* [Given information]

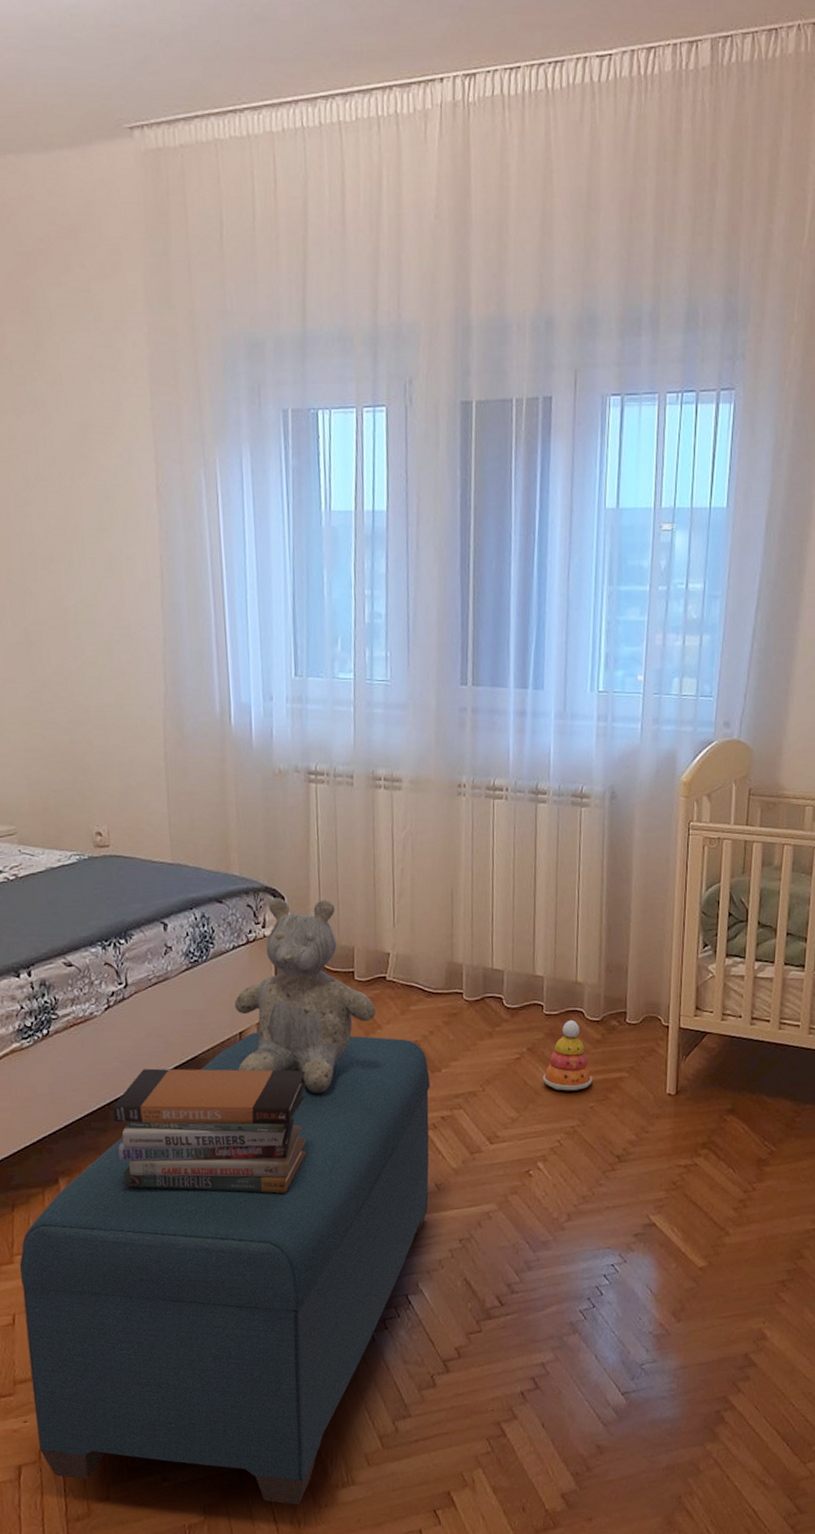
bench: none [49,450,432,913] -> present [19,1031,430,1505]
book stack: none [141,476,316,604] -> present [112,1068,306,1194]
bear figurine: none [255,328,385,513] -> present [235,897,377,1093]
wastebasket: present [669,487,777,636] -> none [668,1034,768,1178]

* [Task statement]
Copy out the listing above in full and keep the pictures out.

* [Solved problem]
bench: none [49,450,432,913] -> present [19,1031,430,1505]
book stack: none [141,476,316,604] -> present [112,1068,306,1194]
bear figurine: none [255,328,385,513] -> present [235,897,377,1093]
wastebasket: present [669,487,777,636] -> none [668,1034,768,1178]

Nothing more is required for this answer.